Commentary

Digital Advertising Revenues Reach Record $49.5B, The IAB Says

It’s time for sizing up and as NewFronts approach quickly, the Interactive Advertising Bureau today did its statistical roundup of 2014. 

By its tabulations, digital advertising revenues were $49.5 billion up 16% over the year before, and that marks the fifth straight year of double-digit growth. (Anything less than double digit about anything digital seems to be time for major panic.)

In a way, though, digital video, a part of display related advertising, was not that much of a story. Its revenues increased 17% to $3.3 billion which sounds good until you recognize that mobile advertising grabbed $12.5 billion and that’s a stunning, silly increase of 76%. And social media was up 57%, to $7 billion.

Less hot-- a lot less--was search advertising, up 3% but it still representing a whopping $19 billion worth of revenue.

All digital display advertising brought in $13.5 billion, up 5% from a year ago.
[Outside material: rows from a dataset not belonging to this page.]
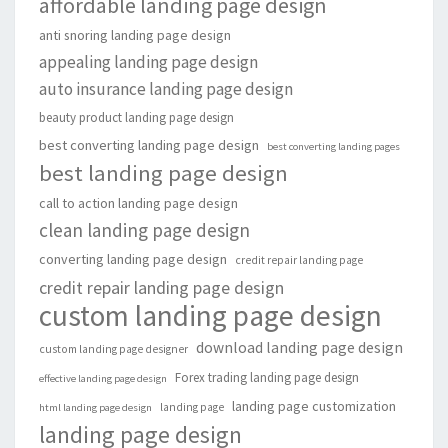
affordable landing page design
anti snoring landing page design
appealing landing page design
auto insurance landing page design
beauty product landing page design
best converting landing page design
best converting landing pages
best landing page design
call to action landing page design
clean landing page design
converting landing page design
credit repair landing page
credit repair landing page design
custom landing page design
download landing page design
custom landing page designer
Forex trading landing page design
effective landing page design
landing page customization
landing page
html landing page design
landing page design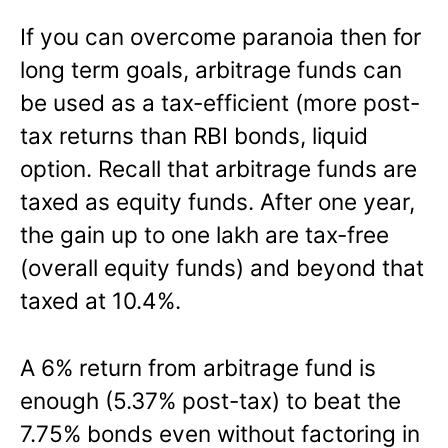
If you can overcome paranoia then for
long term goals, arbitrage funds can
be used as a tax-efficient (more post-
tax returns than RBI bonds, liquid
option. Recall that arbitrage funds are
taxed as equity funds. After one year,
the gain up to one lakh are tax-free
(overall equity funds) and beyond that
taxed at 10.4%.
A 6% return from arbitrage fund is
enough (5.37% post-tax) to beat the
7.75% bonds even without factoring in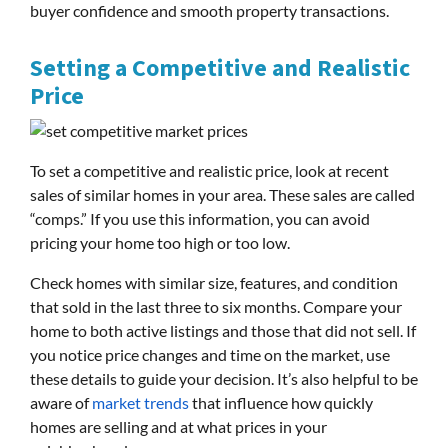
buyer confidence and smooth property transactions.
Setting a Competitive and Realistic
Price
To set a competitive and realistic price, look at recent
sales of similar homes in your area. These sales are called
“comps.” If you use this information, you can avoid
pricing your home too high or too low.
Check homes with similar size, features, and condition
that sold in the last three to six months. Compare your
home to both active listings and those that did not sell. If
you notice price changes and time on the market, use
these details to guide your decision. It’s also helpful to be
aware of
market trends
that influence how quickly
homes are selling and at what prices in your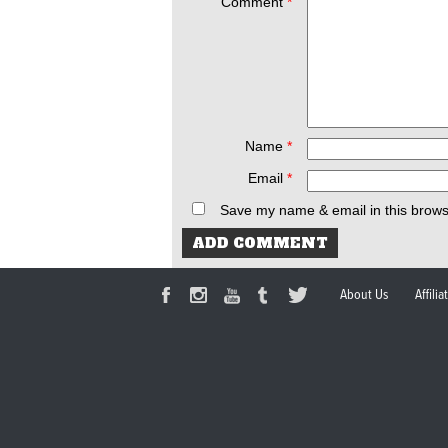
Comment
*
Name
*
Email
*
Save my name & email in this brows
About Us
Affili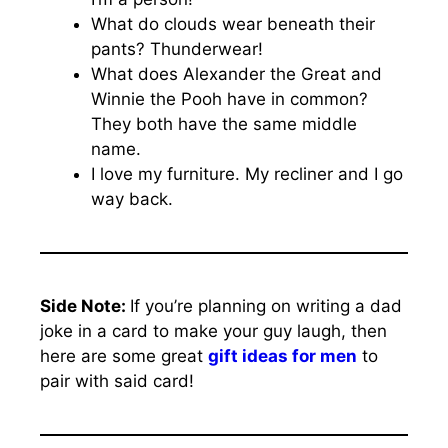
What do clouds wear beneath their
pants? Thunderwear!
What does Alexander the Great and
Winnie the Pooh have in common?
They both have the same middle
name.
I love my furniture. My recliner and I go
way back.
Side Note:
If you’re planning on writing a dad
joke in a card to make your guy laugh, then
here are some great
gift ideas for men
to
pair with said card!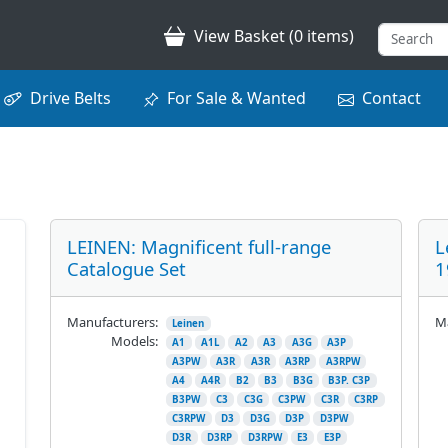
View Basket (0 items)
Drive Belts
For Sale & Wanted
Contact
LEINEN: Magnificent full-range
L
Catalogue Set
1
Manufacturers:
Ma
Leinen
Models:
A1
A1L
A2
A3
A3G
A3P
A3PW
A3R
A3R
A3RP
A3RPW
A4
A4R
B2
B3
B3G
B3P. C3P
B3PW
C3
C3G
C3PW
C3R
C3RP
C3RPW
D3
D3G
D3P
D3PW
D3R
D3RP
D3RPW
E3
E3P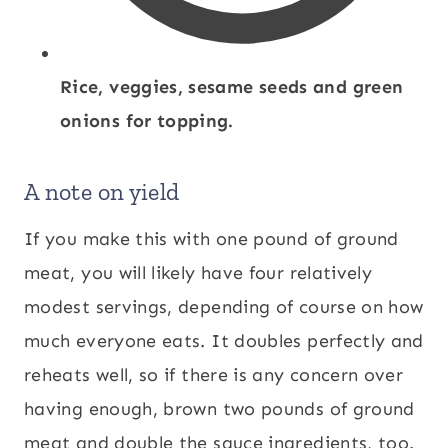
Rice, veggies, sesame seeds and green
onions for topping.
A note on yield
If you make this with one pound of ground
meat, you will likely have four relatively
modest servings, depending of course on how
much everyone eats. It doubles perfectly and
reheats well, so if there is any concern over
having enough, brown two pounds of ground
meat and double the sauce ingredients, too.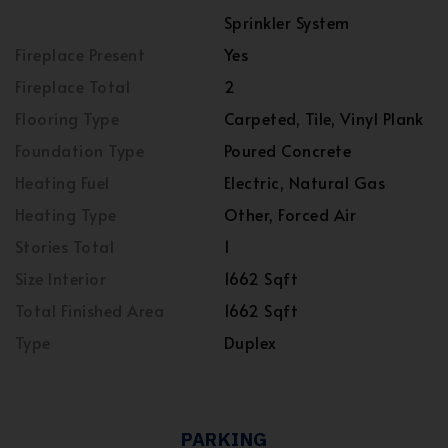
Sprinkler System
Fireplace Present
Yes
Fireplace Total
2
Flooring Type
Carpeted, Tile, Vinyl Plank
Foundation Type
Poured Concrete
Heating Fuel
Electric, Natural Gas
Heating Type
Other, Forced Air
Stories Total
1
Size Interior
1662 Sqft
Total Finished Area
1662 Sqft
Type
Duplex
PARKING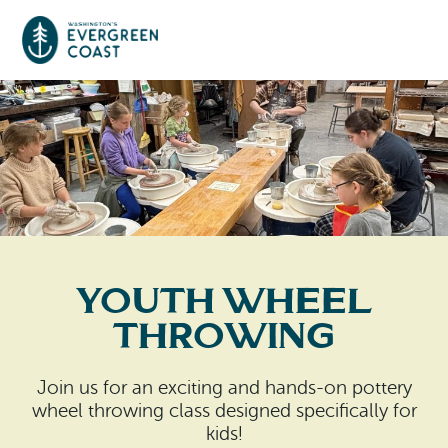
Event Calendar
Things To Do
Culture & Leisure
Cities & Communities
Food & Drink
Youth Wheel
Long Beach
Places To Stay
Throwing
Outdoors Adventures
Raymond
Hotels, Motels, Cottages & B&Bs
Plan Your Trip
Join us for an exciting and hands-on pottery
Tokeland
wheel throwing class designed specifically for
RV Parks & Camping
Travel Inspiration
kids!
South Bend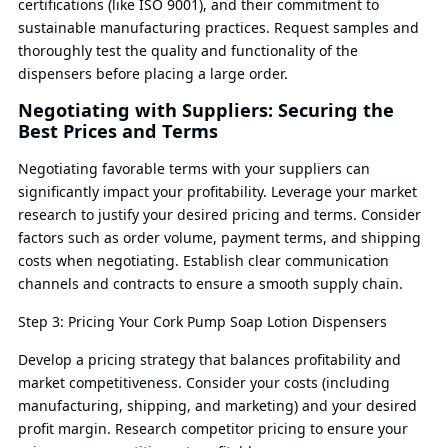
certifications (like ISO 9001), and their commitment to
sustainable manufacturing practices. Request samples and
thoroughly test the quality and functionality of the
dispensers before placing a large order.
Negotiating with Suppliers: Securing the
Best Prices and Terms
Negotiating favorable terms with your suppliers can
significantly impact your profitability. Leverage your market
research to justify your desired pricing and terms. Consider
factors such as order volume, payment terms, and shipping
costs when negotiating. Establish clear communication
channels and contracts to ensure a smooth supply chain.
Step 3: Pricing Your Cork Pump Soap Lotion Dispensers
Develop a pricing strategy that balances profitability and
market competitiveness. Consider your costs (including
manufacturing, shipping, and marketing) and your desired
profit margin. Research competitor pricing to ensure your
But it represents 27% of all digital revenue, just ahead of the surging mobile sector, now at 25%.

Who’s doing all the buying? Well, the usual suspects, in exactly the same proportion as a year ago, the IAB says.  Retail advertisers make up 21% followed by financial (13%) and automotive (12%),

The whole report is available online, and indeed, if it wasn't, now that would be big news.

ALL DIGITAL PROGRAMMATIC ADS ARE NOT LOCAL:  But that’s a hot area.  

Borrell Associates, which is a big player in that space, says that just 10% of all locally-placed digital advertising, amounting to about $5 billion, arrives via programmatic services.  

But it predicts most of it will be in five years, so that by 2019, that dollar total will soar to $47 billion. It predicts by then 61% of local digital advertising and 97% of national will be purchased via programmatic.

These changes aren’t being fully anticipated. Borrell says of 154 local digital managers it polled, about 70% have made no changes to their staffs dedicated to ad operations because of programmatic, and 55.3% don’t have a full-time programmatic manager.